Wealth managers are being selected primarily for investment performance but are most often abandoned over their fees, according to research from Netwealth.
The survey, which focused on investors aged 56 to 65 with at least £500,000 in investible assets, found that the single biggest factor influencing the choice of an investment or savings provider was investment performance, cited by 30% of respondents.
This was followed by access to online tools (29.5%) and recommendations from family or friends (29%).
However, when asked what would make them switch to a different provider, the largest proportion (42%) pointed to high levels of charges.
Fees were cited more often than poor investment returns (39%), a change of relationship manager (38%) or a lack of quality financial advice (33%).
The findings highlight an increasing sensitivity among affluent investors to the impact of charges on long-term outcomes.
Almost a third of respondents (31%) described their ideal wealth manager as “fully digital with low fees”, compared to 25% who preferred a hybrid digital-and-adviser model, and 23% who favoured a traditional, relationship-led service.
For those seeking financial planning advice, trust and reputation of the adviser or firm was the top factor (24%), followed by convenience such as flexible hours and online meetings (23%) and personal recommendations (22%).
Almost all respondents (93%) said they had taken financial advice, with retirement planning (30%), investment advice (29%) and estate planning (28%) identified as the main areas of focus.

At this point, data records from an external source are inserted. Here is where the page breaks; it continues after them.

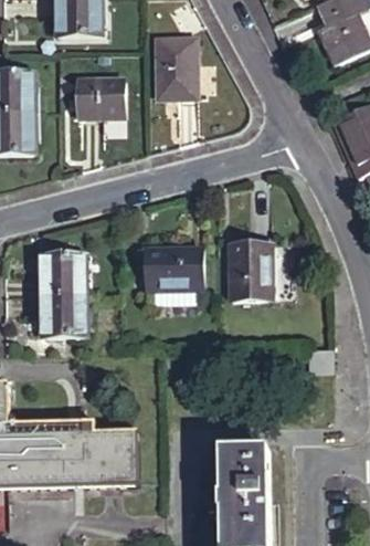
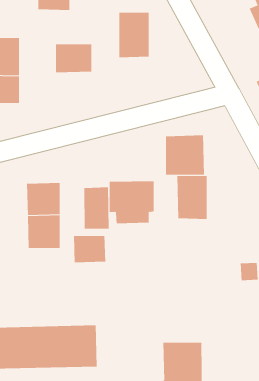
building: none -> [165,135,204,175]
building: none -> [84,186,109,230]
building: none -> [73,235,106,263]

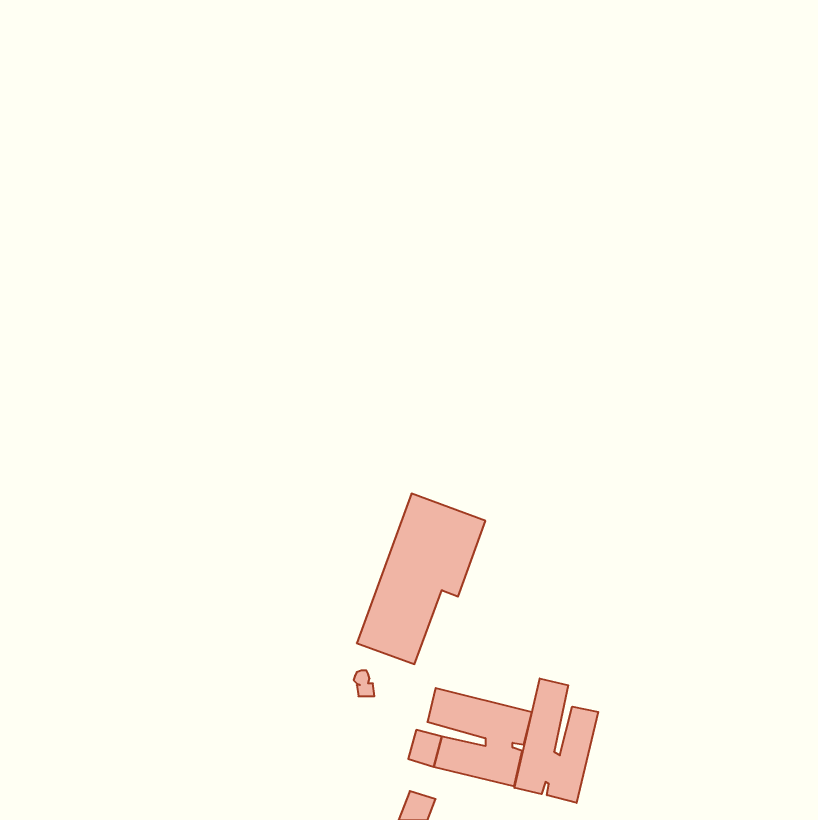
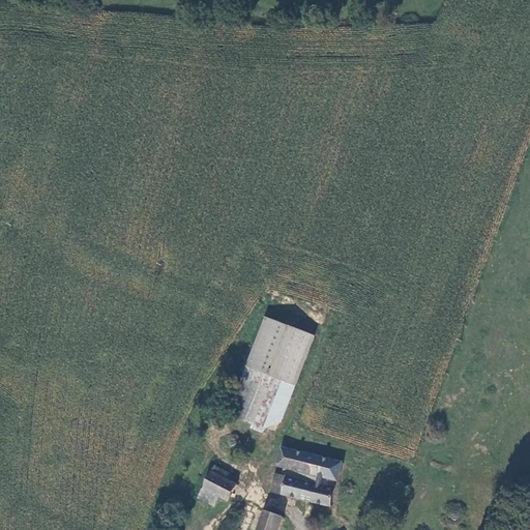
building: [514,678,598,803] -> none
building: none -> [196,467,236,510]

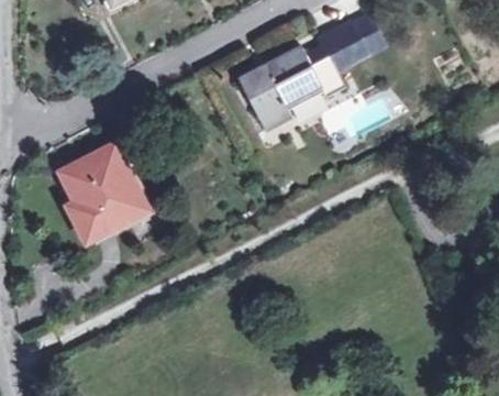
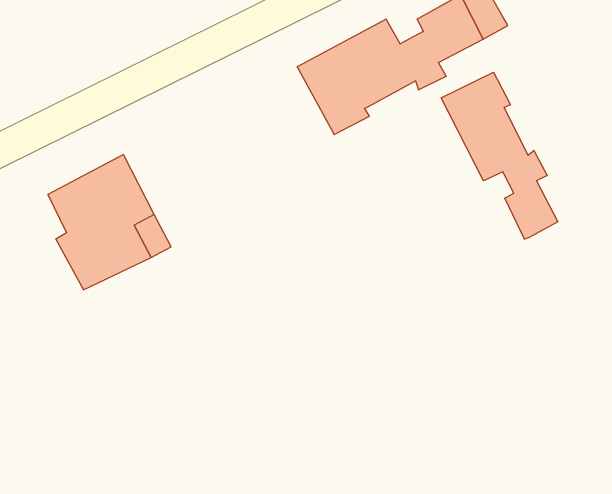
building: none -> [441,72,558,239]

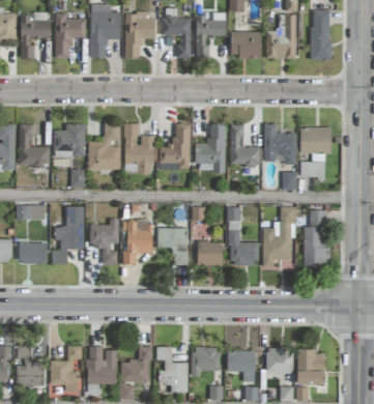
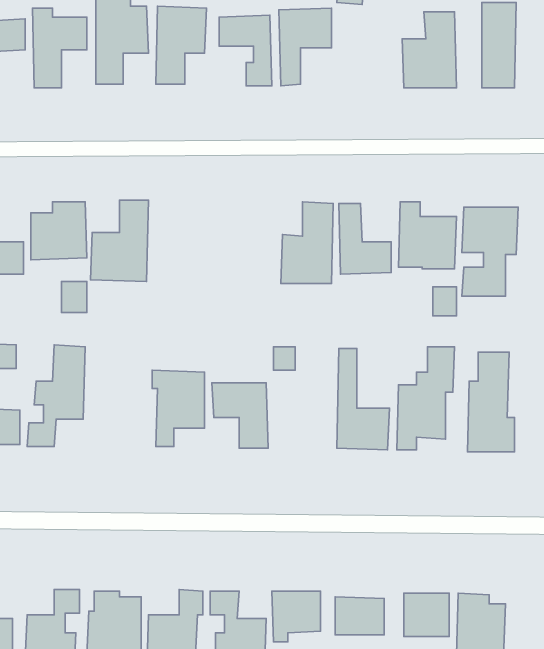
building: [230,32,261,58] -> none
building: [123,123,153,174] -> none
building: [159,124,190,168] -> none
building: [89,219,118,265] -> none
building: [197,241,223,266] -> none

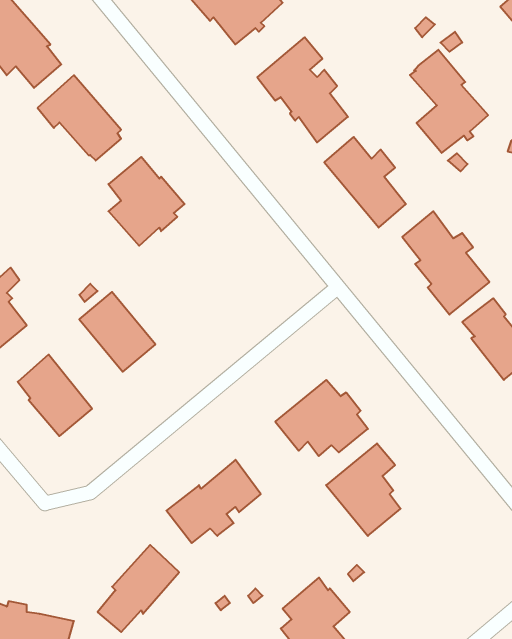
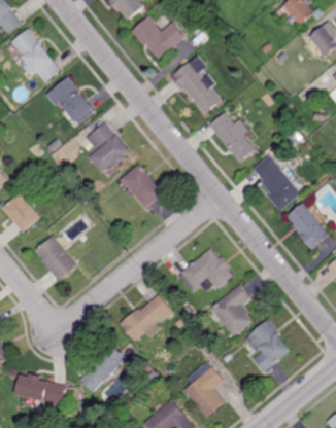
building: [410,50,488,153] -> none
building: [79,292,155,372] -> [121,164,164,209]
building: none -> [244,320,291,371]

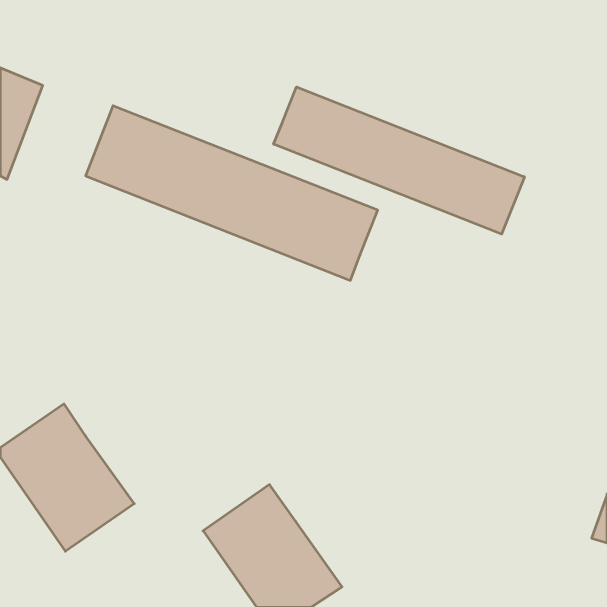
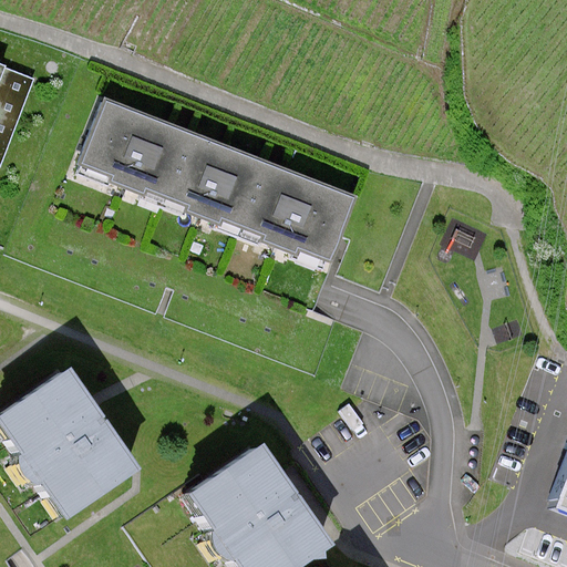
building: [274,87,524,234] -> none

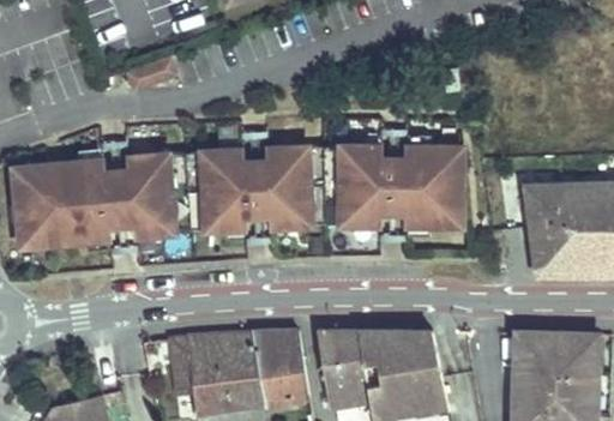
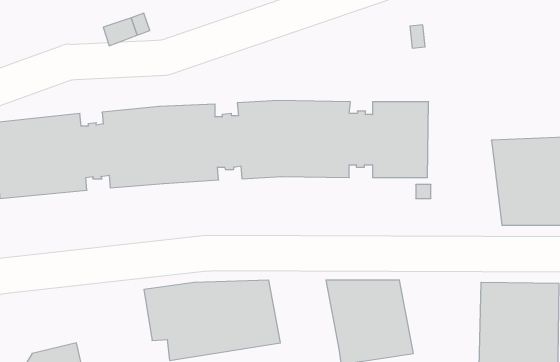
building: [315,330,369,408] -> none

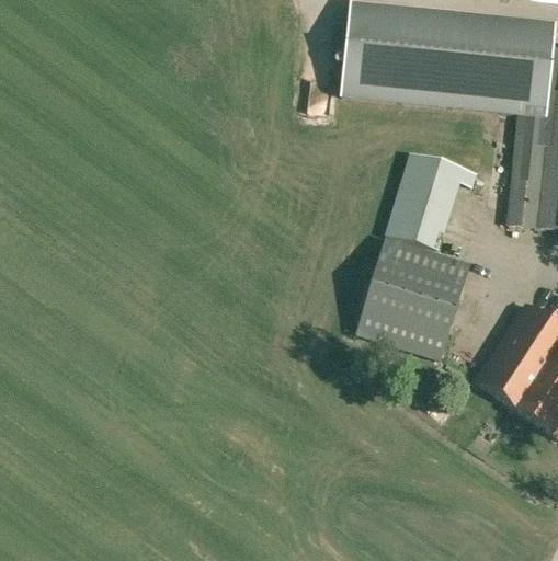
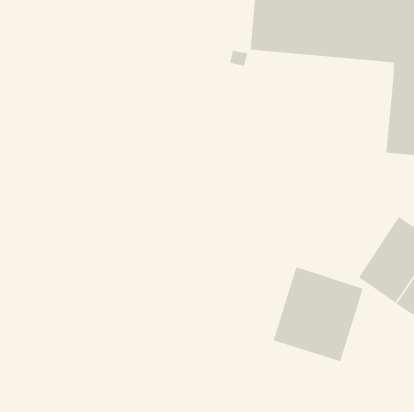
building: [395,150,485,247] -> none
building: [355,237,468,355] -> [273,267,364,362]

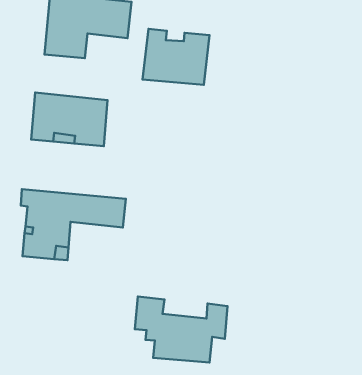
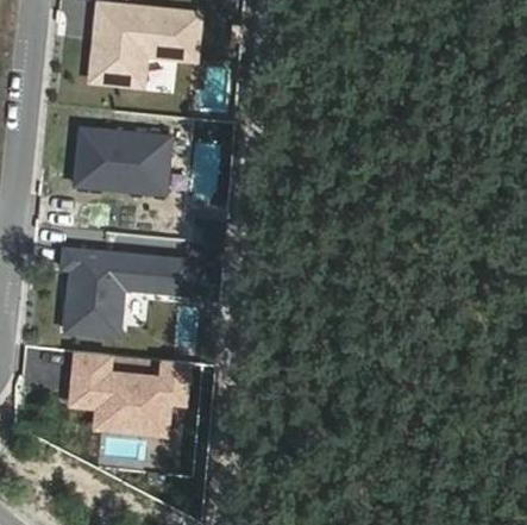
building: [143,29,209,85] -> none
building: [135,297,228,363] -> [71,351,187,433]

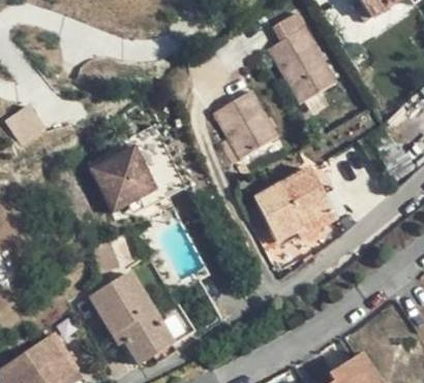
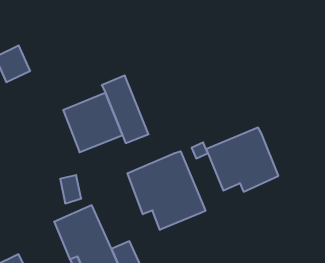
building: [266,28,334,104] -> none
building: [216,89,281,158] -> none
building: none -> [128,151,205,230]

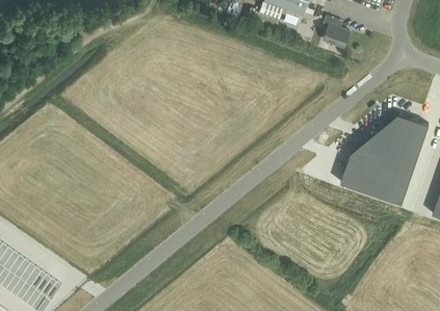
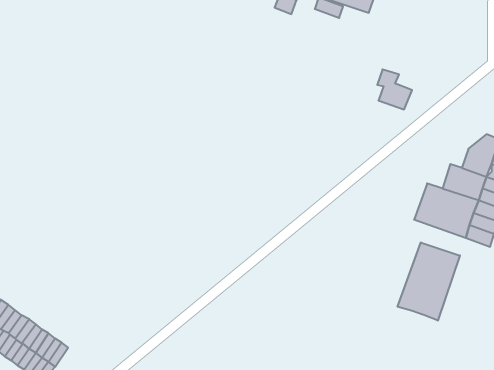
building: [321,17,350,49] -> [377,69,412,109]
building: none -> [398,242,460,321]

The research also provided insights into the sources of wealth for this group.
Just under half (47%) said their wealth came primarily from salary, followed by 43% from business sales, 41% from inheritance and 36% from family gifts.
Charlotte Ransom, CEO of Netwealth, said: “Financial planning and investment services are rightly seen as essential tools for protecting and growing capital throughout a working lifetime.
“While investment performance remains a major attraction, there is growing awareness of the impact high fees can have on long-term, net-of-fee returns and, ultimately, on financial outcomes.”
She added: “Investors are increasingly asking whether the net returns on their investment pots truly justify the cost, especially in light of the consistent outperformance of strategies implementing lower cost passive funds compared to more expensive active managers in recent years.
“This has prompted a notable shift in client behaviour. Trust remains the foundation of any long-term wealth management relationship and personalised advice continues to play a central role.
“However, affluent individuals are becoming more discerning, seeking out firms that offer regulated, tailored advice alongside cost-effective, performance-aligned solutions that help them achieve their financial goals.”